◆ TRY IT ◆
Can you reproduce, character for character, the passage of the Sylow subgroup proof below starting at "Description: Every finite" and ending at "pSyl G ) =/= (/) )"?

◆ PAGE EXTRACT ◆
--- --- ---
Description: Every finite group contains a Sylow P -subgroup. (Contributed by Mario Carneiro, 16-Jan-2015)

Ref Expression
Hypothesis slwn0.1 
|- X = ( Base ` G )
Assertion slwn0 
|- ( ( G e. Grp /\ X e. Fin /\ P e. Prime ) -> ( P pSyl G ) =/= (/) )

Proof

Step Hyp Ref Expression
1 slwn0.1 
 |-  X = ( Base ` G )
2 eqid 
 |-  ( 0g ` G ) = ( 0g ` G )
3 2 0subg 
 |-  ( G e. Grp -> { ( 0g ` G ) } e. ( SubGrp ` G ) )
4 3 3ad2ant1 
 |-  ( ( G e. Grp /\ X e. Fin /\ P e. Prime ) -> { ( 0g ` G ) } e. ( SubGrp ` G ) )
5 simp2 
 |-  ( ( G e. Grp /\ X e. Fin /\ P e. Prime ) -> X e. Fin )
6 2 pgp0 
 |-  ( ( G e. Grp /\ P e. Prime ) -> P pGrp ( G |`s { ( 0g ` G ) } ) )
7 6 3adant2 
 |-  ( ( G e. Grp /\ X e. Fin /\ P e. Prime ) -> P pGrp ( G |`s { ( 0g ` G ) } ) )
8 eqid 
 |-  ( G |`s { ( 0g ` G ) } ) = ( G |`s { ( 0g ` G ) } )
9 eqid 
 |-  ( x e. { y e. ( SubGrp ` G ) | ( P pGrp ( G |`s y ) /\ { ( 0g ` G ) } C_ y ) } |-> ( # ` x ) ) = ( x e. { y e. ( SubGrp ` G ) | ( P pGrp ( G |`s y ) /\ { ( 0g ` G ) } C_ y ) } |-> ( # ` x ) )
--- --- ---
◆ PROVIDED MATERIAL ◆
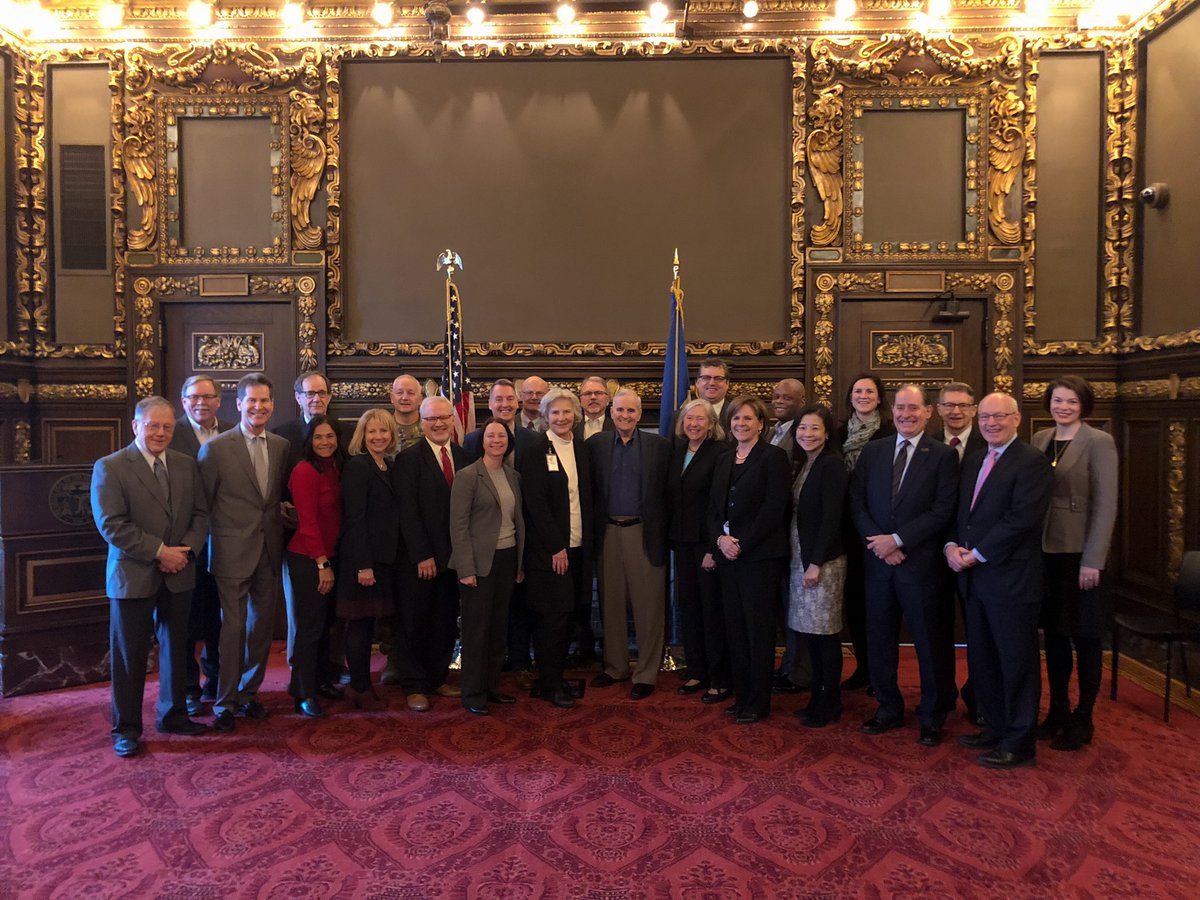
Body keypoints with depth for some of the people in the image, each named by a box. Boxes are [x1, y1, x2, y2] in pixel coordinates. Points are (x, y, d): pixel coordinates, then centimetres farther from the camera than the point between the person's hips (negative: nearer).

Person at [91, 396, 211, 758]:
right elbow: (111, 525, -14)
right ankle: (126, 728, 21)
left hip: (179, 575, 4)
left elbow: (200, 513, 7)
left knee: (175, 649, 15)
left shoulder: (187, 465, 7)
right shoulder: (109, 467, -7)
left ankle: (173, 715, 30)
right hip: (133, 576, -4)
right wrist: (159, 551, -17)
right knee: (129, 656, 6)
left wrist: (186, 550, -10)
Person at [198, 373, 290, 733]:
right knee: (233, 628, 0)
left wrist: (281, 511, 2)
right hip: (233, 551, -5)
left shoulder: (282, 446, 7)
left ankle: (248, 692, 29)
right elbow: (202, 503, -2)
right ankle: (225, 703, 15)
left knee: (262, 625, 13)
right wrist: (211, 543, -2)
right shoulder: (216, 448, -7)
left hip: (269, 550, 5)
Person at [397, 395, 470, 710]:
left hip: (454, 556, 5)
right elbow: (408, 511, -11)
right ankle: (415, 686, 20)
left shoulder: (463, 456, 8)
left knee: (447, 623, 12)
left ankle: (438, 678, 27)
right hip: (420, 559, -4)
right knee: (417, 623, 7)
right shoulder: (409, 458, -7)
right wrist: (422, 556, -15)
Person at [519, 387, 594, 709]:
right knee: (553, 615, -2)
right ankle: (549, 684, 11)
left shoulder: (581, 451, 11)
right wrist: (556, 547, -15)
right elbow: (535, 504, -13)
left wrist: (586, 543, 9)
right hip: (548, 549, -6)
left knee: (564, 615, 11)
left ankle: (555, 677, 23)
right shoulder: (536, 452, -8)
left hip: (576, 546, 6)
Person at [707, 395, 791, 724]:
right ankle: (741, 696, 20)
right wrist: (720, 539, -4)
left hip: (760, 556, -6)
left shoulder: (773, 457, -4)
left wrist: (742, 543, -15)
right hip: (727, 555, 6)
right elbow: (713, 507, 14)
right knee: (735, 628, 9)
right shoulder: (724, 461, 16)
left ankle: (758, 703, 11)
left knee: (759, 629, 0)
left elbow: (775, 507, -13)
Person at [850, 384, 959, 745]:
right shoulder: (872, 451, 8)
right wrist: (878, 543, -10)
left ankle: (932, 718, 24)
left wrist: (898, 540, -16)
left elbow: (942, 512, -11)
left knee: (931, 644, 7)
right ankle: (889, 709, 29)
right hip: (878, 562, 4)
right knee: (879, 641, 12)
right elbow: (856, 503, 4)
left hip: (922, 563, -3)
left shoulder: (943, 455, -3)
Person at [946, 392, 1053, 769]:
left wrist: (977, 554, -16)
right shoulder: (972, 462, 15)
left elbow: (1022, 519, -19)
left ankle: (1019, 744, 16)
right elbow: (957, 513, 16)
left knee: (1017, 663, 4)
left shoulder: (1032, 462, -10)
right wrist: (951, 546, -3)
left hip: (1011, 579, -8)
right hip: (973, 578, 8)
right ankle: (995, 729, 30)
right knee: (982, 661, 16)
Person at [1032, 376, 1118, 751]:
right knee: (1054, 634, 13)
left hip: (1080, 555, -5)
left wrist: (1092, 561, -16)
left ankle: (1082, 720, 20)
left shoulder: (1098, 443, -8)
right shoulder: (1040, 439, 8)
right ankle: (1057, 710, 27)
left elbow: (1106, 505, -12)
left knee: (1085, 638, 7)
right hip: (1046, 553, 5)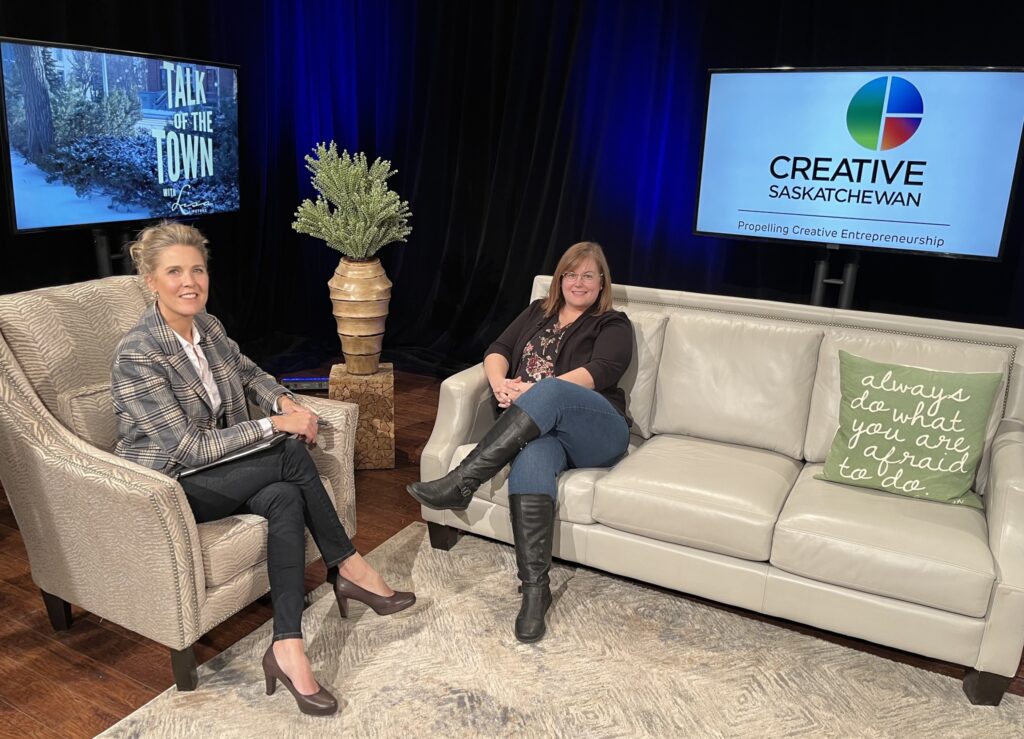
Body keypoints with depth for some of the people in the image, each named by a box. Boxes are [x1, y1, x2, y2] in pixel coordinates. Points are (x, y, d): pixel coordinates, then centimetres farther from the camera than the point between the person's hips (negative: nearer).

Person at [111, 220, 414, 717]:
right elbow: (190, 449, -24)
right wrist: (275, 426, -23)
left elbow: (247, 372, 19)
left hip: (216, 470, 7)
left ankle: (287, 649, -20)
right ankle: (348, 568, -12)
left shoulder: (207, 326, 1)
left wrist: (283, 401, -2)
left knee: (286, 498, -24)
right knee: (293, 455, -24)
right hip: (167, 488, -7)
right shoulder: (136, 356, -22)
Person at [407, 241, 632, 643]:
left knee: (550, 391, -36)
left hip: (595, 433, -2)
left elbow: (598, 372, -7)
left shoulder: (613, 325, 12)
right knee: (531, 460, -35)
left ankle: (461, 482, -38)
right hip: (539, 427, 3)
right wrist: (500, 382, -10)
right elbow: (498, 350, 15)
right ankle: (535, 588, -36)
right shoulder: (538, 312, 27)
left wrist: (536, 390, -21)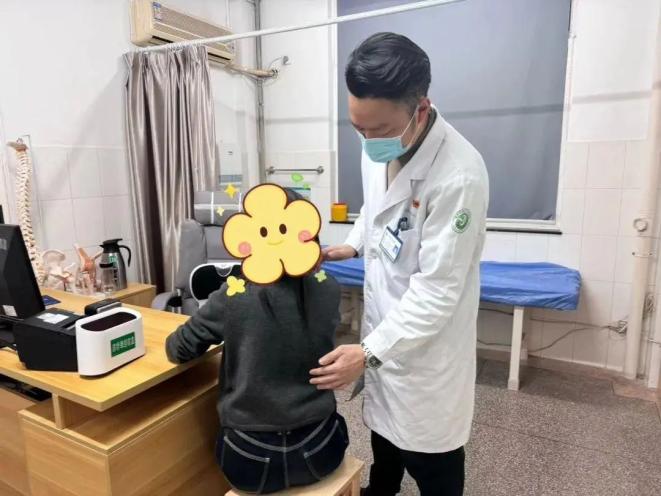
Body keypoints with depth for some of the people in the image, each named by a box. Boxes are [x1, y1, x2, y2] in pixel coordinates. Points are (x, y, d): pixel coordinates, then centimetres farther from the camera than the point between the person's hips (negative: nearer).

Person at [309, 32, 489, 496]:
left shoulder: (459, 176, -30)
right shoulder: (379, 147, -6)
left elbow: (437, 288, -26)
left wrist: (369, 351, -26)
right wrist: (353, 245, -2)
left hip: (427, 343, -7)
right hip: (383, 322, 7)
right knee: (383, 421, 29)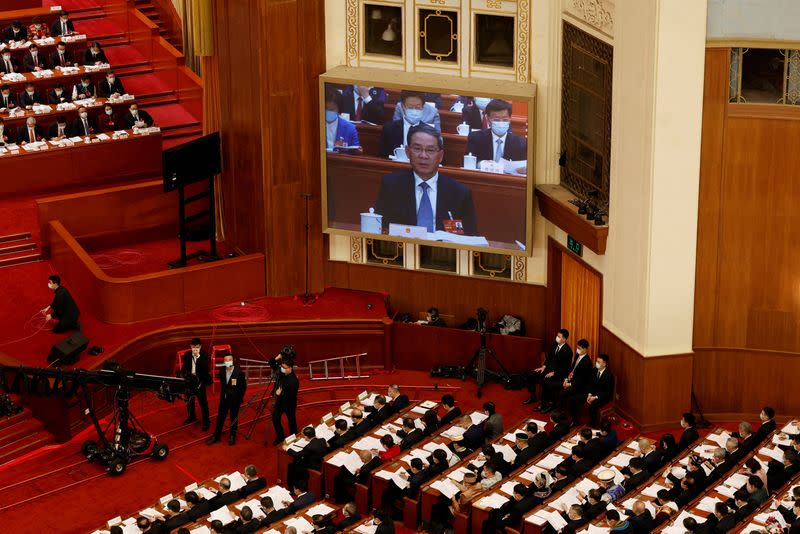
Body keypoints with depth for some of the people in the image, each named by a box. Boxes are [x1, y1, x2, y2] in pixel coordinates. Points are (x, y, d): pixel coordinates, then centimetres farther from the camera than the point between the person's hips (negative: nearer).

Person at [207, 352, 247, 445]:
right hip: (224, 399, 4)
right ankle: (216, 436, 20)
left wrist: (240, 398, -6)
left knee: (234, 418, 10)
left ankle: (232, 437, 25)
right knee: (220, 418, 9)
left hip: (234, 400, -4)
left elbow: (244, 387, -7)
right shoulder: (222, 371, -4)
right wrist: (222, 394, 11)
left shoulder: (239, 372, -17)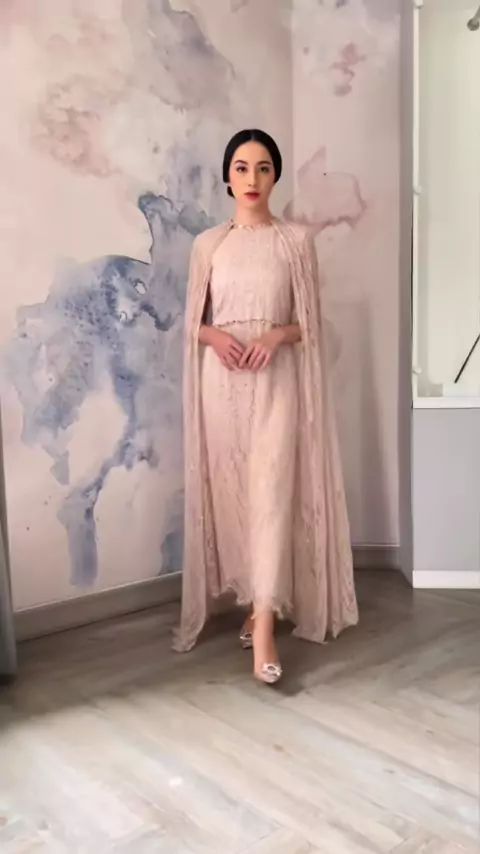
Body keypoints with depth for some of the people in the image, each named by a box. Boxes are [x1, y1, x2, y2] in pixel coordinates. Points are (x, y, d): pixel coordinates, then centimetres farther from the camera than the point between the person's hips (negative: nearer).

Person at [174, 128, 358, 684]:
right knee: (231, 492, 5)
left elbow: (310, 322, 4)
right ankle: (260, 604, 22)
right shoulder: (207, 244, 9)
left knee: (271, 493, -10)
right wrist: (214, 335, -11)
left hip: (277, 379, -2)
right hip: (222, 378, 2)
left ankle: (264, 624, -8)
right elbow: (192, 320, 10)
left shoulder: (297, 240, 5)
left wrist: (278, 333, -15)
--- --- ---
◆ OUTPUT FOR THIS EXERCISE ◆
Description: Every finite group contains a Sylow P -subgroup. (Contributed by Mario Carneiro, 16-Jan-2015)

Ref Expression
Hypothesis slwn0.1 
|- X = ( Base ` G )
Assertion slwn0 
|- ( ( G e. Grp /\ X e. Fin /\ P e. Prime ) -> ( P pSyl G ) =/= (/) )